Llegado un momento, los tres a la vez, ansiosos por ver la luz del día, empujamos de nuestro techo hacia arriba y salimos como pudimos.
Hacía un frío intensísimo, como el azul de aquel cielo a cuatro mil metros.
Entonces se produjo, no sé si fruto del destino, un redentor encuentro. Apareció un esquiador de montaña que había observado nuestras maniobras de salida del «sepulcro» y se acercó rápido. No podíamos entendernos en ningún idioma aunque su rostro admirado, compasivo y resuelto, se clavó en su mochila recién abierta en busca de un pequeño «gran» detalle de solidaridad. Sí, amigos, este enviado de nuestro destino abrió un hermoso termo y nos ofreció té con leche caliente a cada uno de nosotros tres.
Reaccionamos al instante, mostramos nuestro agradecimiento al compañero y recogimos el material calzándonos los esquís para continuar el descenso por suaves y fáciles laderas hasta que de sopetón, apenas hubimos esquiado diez minutos, apareció el refugio italiano Quintino Sella.
Este hallazgo y su sorpresa me hicieron sentir aún más impotencia. ¡Qué cerca estaba…! Ya no cabía ningún debate, sería esta una jornada de relax para recuperar . El refugio estaba cerrado, pero encontramos una cabaña como refugio libre, equipada incluso con hornillo de gas para calentar comida y fundir nieve. Además había despensa con comida que había sobrado a otros. Recuerdo que abrimos unas pequeñas latas de carne, creo que de buey, y las acompañamos del pan y otros víveres que la noche anterior no habíamos podido probar.
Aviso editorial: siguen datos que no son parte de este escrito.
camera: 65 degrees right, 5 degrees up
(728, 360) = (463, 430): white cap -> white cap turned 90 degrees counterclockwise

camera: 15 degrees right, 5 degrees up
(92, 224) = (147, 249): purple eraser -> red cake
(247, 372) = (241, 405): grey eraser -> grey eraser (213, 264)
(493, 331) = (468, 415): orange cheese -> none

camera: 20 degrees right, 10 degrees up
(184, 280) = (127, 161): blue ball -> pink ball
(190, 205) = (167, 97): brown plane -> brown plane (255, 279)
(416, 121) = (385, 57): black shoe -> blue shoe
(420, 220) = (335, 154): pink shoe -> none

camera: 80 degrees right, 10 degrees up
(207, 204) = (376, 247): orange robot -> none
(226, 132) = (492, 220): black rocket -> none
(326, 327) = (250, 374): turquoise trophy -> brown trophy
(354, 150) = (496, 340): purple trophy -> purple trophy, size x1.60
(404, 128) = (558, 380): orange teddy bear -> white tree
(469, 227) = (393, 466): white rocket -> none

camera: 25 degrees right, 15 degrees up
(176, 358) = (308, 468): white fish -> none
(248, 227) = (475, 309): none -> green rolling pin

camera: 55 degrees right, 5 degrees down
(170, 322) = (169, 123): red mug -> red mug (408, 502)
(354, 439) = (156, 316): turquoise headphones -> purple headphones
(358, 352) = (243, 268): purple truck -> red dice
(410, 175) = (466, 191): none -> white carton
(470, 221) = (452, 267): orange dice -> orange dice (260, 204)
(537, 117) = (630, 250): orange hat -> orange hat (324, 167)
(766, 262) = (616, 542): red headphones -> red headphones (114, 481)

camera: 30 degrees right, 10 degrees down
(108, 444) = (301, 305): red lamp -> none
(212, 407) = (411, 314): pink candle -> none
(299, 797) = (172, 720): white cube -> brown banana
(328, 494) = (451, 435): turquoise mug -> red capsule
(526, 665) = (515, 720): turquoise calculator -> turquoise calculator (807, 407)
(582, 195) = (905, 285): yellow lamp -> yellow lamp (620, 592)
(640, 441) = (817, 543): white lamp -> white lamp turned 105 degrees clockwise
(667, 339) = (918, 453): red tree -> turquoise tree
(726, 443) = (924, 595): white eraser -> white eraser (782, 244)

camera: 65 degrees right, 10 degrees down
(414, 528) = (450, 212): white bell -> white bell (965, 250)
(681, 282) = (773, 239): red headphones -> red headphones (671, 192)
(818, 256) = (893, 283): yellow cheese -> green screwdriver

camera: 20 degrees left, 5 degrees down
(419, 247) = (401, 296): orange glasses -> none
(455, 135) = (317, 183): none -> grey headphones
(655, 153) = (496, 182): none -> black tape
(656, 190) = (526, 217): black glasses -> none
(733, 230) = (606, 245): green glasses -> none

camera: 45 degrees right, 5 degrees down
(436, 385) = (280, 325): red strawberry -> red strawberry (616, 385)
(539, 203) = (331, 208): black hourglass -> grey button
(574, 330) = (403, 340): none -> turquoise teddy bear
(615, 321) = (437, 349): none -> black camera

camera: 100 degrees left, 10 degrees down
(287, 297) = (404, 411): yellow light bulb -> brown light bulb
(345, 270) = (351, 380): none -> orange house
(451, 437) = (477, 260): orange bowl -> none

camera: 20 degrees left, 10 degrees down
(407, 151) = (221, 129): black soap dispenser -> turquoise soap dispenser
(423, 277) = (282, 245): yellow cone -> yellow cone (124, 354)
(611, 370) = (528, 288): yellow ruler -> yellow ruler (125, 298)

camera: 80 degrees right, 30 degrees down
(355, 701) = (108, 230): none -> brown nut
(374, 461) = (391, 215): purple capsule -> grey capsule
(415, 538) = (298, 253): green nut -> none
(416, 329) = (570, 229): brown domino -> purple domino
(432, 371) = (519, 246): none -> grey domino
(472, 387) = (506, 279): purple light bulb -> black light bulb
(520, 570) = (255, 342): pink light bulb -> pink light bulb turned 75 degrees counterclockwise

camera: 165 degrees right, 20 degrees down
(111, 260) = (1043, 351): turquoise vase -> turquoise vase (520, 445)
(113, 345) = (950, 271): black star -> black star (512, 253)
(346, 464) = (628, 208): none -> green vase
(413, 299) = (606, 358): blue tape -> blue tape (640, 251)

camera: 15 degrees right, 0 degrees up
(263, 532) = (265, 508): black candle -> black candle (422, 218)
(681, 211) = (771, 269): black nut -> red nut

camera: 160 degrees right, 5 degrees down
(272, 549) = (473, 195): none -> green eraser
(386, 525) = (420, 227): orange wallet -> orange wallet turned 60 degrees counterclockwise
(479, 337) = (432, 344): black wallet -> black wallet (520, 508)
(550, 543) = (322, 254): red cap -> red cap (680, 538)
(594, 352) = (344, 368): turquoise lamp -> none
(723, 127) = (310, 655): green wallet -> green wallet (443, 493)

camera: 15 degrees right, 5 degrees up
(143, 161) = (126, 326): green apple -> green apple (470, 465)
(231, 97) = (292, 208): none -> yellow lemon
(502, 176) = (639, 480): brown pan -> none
Tendimos toda la ropa y los sacos al sol y nos dispusimos al descanso durante toda la jornada acurrucados bajo multitud de mantas.
Otro detalle curioso del refugio libre fue un cartelito pegado en la pared, justo encima de una especie de hucha, sugiriendo contribuir con la «voluntad» para mantener el combustible y el equipamiento del refugio. Está claro que contribuimos.
En la siguiente etapa llegamos a otro refugio italiano, el Gnefetti, no sin antes superar el famoso, por lo difícil, paso del Naso, del que ya estábamos prevenidos, y por el que, debido a la adelantada primavera que fundía la nieve, sorteamos oscuras y siniestras grietas con los crampones.
Parece mentira, pero una a una se fueron sorteando todas las dificultades de esta travesía y así lo celebrábamos, muy contentos durante la cena en este increíble refugio. Pudimos degustar spaghetti italianos y dormir a pierna suelta en una recoleta habitación donde el sueño pendiente, por fin, se volvía reparador.